■ **Excerto selecionado**
---
Não apenas assistir, na verdade, uma vez que empreendeu então a primeira das suas experiências do projecto Moon Goose: juntou 13 gansos junto ao rio Ob, prendeu-os a uma carruagem, com um paraquedista russo contratado para a pilotar, e ficou à espera de ver se o fenómeno cósmico fazia com que os gansos partissem em direcção à Lua. A ideia chegara-lhe da descoberta do livro The Man on the Moone, do bispo inglês Francis Godwin, publicado em 1638, considerado um das obras fundadoras da ficção científica e que relata a história de Domingo Gonzales, um homem que alcança a Lua conduzindo uma carruagem puxada por “gansos lunares”.

Ader

Devido aos resultados inconclusivos da primeira experiência, Meyer-Brandis não se ficou por aí. Passados três anos, instalou-se numa quinta em Abruzzo, Itália, para onde foi com onze ovos de ganso. Viu nascer os animais, baptizou-os com nomes de astronautas, e durante um ano viveu exclusivamente para e com eles. Tornou-se a sua mãe, treinando-lhes o voo e, mais do que isso, preparando-os para empreenderem a sua viagem até à Lua e a sua posterior sobrevivência através da simulação num ambiente fechado da paisagem, da gravidade e da densidade do ar que os gansos encontrariam na superfície lunar. Para se certificar das suas competências, consultou criadores na Alemanha e em Itália (para a vida na Terra), assim como cientistas da NASA (para a vida na Lua).
---
Registos contidos num conjunto de dados
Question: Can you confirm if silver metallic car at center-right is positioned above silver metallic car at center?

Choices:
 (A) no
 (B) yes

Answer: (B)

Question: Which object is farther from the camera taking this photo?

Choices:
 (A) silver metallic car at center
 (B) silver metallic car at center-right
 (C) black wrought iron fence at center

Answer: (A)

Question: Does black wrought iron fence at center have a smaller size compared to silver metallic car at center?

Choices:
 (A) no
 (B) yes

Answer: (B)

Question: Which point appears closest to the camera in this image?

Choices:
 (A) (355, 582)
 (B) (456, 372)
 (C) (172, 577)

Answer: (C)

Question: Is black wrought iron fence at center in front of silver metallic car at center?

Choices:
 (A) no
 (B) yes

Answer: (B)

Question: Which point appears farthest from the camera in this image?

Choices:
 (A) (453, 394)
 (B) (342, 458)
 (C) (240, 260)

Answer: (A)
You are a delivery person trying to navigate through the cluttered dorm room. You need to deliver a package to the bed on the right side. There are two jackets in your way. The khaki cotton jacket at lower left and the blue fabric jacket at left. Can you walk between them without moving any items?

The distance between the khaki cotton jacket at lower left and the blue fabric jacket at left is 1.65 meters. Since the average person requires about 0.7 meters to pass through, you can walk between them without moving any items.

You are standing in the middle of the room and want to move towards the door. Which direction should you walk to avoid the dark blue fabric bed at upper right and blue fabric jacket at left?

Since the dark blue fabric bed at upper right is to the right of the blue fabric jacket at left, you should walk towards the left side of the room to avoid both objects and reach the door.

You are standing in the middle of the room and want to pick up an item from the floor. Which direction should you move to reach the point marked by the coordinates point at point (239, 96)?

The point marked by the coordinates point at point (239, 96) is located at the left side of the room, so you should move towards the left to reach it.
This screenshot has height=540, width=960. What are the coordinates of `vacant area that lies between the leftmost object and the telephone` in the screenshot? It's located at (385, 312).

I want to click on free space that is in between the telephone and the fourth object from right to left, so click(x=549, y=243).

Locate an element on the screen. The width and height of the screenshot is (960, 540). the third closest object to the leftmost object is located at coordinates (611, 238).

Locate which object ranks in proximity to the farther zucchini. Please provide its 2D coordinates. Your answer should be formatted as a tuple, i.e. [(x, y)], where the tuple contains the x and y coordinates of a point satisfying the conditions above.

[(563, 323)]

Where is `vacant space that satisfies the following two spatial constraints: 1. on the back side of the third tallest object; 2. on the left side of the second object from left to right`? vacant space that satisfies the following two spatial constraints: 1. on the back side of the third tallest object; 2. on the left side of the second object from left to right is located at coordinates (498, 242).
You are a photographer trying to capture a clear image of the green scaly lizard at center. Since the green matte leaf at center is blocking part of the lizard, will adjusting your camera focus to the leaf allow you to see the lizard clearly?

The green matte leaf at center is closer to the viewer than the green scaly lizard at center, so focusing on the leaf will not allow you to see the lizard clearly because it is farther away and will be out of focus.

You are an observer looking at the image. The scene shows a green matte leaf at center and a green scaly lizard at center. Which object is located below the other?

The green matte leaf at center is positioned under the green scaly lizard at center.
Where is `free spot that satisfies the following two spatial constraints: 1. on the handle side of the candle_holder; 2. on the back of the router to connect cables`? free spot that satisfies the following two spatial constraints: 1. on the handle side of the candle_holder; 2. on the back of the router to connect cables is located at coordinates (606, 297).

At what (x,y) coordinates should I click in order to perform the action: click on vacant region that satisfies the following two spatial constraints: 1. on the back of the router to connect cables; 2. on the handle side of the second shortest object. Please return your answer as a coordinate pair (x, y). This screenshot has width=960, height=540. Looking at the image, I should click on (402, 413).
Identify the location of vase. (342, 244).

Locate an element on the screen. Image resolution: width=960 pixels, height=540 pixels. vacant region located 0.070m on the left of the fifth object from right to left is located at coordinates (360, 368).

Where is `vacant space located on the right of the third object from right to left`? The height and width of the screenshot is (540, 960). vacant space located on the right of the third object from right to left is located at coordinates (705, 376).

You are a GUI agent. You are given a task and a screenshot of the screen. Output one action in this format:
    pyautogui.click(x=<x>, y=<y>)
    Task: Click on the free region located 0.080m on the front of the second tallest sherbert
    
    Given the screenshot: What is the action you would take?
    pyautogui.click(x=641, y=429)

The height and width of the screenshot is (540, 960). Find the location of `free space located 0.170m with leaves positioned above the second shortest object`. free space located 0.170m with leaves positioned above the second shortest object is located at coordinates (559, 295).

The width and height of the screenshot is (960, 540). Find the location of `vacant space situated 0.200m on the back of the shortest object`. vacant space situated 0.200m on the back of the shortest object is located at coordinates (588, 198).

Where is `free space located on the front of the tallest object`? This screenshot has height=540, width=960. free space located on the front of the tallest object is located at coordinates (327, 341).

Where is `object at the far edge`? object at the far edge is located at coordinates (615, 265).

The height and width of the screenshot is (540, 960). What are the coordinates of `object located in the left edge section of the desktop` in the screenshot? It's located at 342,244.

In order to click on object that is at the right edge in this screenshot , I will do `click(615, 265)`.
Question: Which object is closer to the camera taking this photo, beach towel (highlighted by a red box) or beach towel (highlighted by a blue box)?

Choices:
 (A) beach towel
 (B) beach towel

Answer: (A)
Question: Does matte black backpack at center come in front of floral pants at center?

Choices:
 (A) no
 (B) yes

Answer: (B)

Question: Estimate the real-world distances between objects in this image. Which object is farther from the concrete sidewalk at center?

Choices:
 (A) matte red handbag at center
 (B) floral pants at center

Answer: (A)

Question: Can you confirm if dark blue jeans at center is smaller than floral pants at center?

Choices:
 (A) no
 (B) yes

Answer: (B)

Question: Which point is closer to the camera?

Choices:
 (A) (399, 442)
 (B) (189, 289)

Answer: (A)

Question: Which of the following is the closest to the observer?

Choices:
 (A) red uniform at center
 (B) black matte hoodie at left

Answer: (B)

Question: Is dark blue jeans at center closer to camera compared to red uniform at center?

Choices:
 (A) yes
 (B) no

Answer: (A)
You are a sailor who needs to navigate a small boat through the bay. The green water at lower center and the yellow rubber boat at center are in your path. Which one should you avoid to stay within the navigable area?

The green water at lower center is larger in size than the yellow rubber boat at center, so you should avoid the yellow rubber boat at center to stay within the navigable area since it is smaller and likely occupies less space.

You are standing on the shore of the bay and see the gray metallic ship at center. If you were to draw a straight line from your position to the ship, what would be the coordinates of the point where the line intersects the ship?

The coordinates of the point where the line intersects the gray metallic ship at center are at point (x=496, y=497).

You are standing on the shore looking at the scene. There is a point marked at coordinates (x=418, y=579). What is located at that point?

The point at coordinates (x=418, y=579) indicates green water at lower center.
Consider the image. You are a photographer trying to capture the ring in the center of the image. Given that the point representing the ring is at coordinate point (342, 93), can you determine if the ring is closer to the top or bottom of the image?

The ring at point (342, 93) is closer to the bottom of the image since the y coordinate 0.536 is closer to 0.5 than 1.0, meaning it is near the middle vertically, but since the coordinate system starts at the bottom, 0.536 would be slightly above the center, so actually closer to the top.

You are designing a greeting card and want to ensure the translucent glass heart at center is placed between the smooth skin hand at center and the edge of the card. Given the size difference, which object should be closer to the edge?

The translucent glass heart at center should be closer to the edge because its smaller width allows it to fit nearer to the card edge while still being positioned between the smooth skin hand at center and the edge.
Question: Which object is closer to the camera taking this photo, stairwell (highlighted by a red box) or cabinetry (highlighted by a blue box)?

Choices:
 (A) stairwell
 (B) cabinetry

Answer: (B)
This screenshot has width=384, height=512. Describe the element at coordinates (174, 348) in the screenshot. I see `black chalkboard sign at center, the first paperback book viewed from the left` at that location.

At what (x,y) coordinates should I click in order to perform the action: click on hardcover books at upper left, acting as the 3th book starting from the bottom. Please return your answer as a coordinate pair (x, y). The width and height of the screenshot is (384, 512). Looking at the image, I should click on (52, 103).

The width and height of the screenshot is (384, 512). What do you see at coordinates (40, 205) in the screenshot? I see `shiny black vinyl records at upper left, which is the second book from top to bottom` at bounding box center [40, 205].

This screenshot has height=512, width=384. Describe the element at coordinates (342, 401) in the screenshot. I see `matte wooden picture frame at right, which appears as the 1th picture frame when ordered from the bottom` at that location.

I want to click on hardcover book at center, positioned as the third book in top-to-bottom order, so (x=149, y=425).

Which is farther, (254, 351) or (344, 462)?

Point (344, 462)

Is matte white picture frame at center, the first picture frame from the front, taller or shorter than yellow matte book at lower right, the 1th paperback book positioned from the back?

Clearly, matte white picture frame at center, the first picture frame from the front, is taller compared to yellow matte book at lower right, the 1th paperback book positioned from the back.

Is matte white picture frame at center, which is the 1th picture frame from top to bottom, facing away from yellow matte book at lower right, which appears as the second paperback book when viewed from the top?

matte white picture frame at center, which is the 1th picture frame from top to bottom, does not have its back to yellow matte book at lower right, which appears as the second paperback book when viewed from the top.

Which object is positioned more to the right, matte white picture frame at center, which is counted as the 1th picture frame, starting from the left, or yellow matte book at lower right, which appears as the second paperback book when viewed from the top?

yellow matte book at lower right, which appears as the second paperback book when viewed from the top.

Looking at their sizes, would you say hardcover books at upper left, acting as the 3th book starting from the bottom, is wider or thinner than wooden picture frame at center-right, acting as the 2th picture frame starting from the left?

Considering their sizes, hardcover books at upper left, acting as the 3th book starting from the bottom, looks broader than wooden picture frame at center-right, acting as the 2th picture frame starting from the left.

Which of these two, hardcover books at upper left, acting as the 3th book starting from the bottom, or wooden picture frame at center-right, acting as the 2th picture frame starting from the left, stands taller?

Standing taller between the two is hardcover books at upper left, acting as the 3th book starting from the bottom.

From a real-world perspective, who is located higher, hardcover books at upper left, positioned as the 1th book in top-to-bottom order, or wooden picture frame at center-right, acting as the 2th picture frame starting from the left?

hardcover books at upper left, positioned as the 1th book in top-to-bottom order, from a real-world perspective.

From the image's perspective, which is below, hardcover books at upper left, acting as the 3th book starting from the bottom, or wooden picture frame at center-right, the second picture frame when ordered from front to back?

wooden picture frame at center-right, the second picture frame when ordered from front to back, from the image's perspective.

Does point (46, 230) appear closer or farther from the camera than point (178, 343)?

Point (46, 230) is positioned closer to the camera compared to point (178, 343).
---
■ **Tarefa a realizar 1**
Transcreve, do texto sobre o projeto Moon Goose, tudo o que vai de "Devido aos resultados" até "vida na Lua).".
■ **Tarefa a realizar 2**
Reescreve apenas o trecho dos registos que vai do início até à linha que contém "Question: Which point appears closest", inclusive, pondo "steel" no lugar de "wrought iron" e deixando tudo o resto igual.

■ **Resposta do exercício 1**
Devido aos resultados inconclusivos da primeira experiência, Meyer-Brandis não se ficou por aí. Passados três anos, instalou-se numa quinta em Abruzzo, Itália, para onde foi com onze ovos de ganso. Viu nascer os animais, baptizou-os com nomes de astronautas, e durante um ano viveu exclusivamente para e com eles. Tornou-se a sua mãe, treinando-lhes o voo e, mais do que isso, preparando-os para empreenderem a sua viagem até à Lua e a sua posterior sobrevivência através da simulação num ambiente fechado da paisagem, da gravidade e da densidade do ar que os gansos encontrariam na superfície lunar. Para se certificar das suas competências, consultou criadores na Alemanha e em Itália (para a vida na Terra), assim como cientistas da NASA (para a vida na Lua).

■ **Resposta do exercício 2**
Question: Can you confirm if silver metallic car at center-right is positioned above silver metallic car at center?

Choices:
 (A) no
 (B) yes

Answer: (B)

Question: Which object is farther from the camera taking this photo?

Choices:
 (A) silver metallic car at center
 (B) silver metallic car at center-right
 (C) black steel fence at center

Answer: (A)

Question: Does black steel fence at center have a smaller size compared to silver metallic car at center?

Choices:
 (A) no
 (B) yes

Answer: (B)

Question: Which point appears closest to the camera in this image?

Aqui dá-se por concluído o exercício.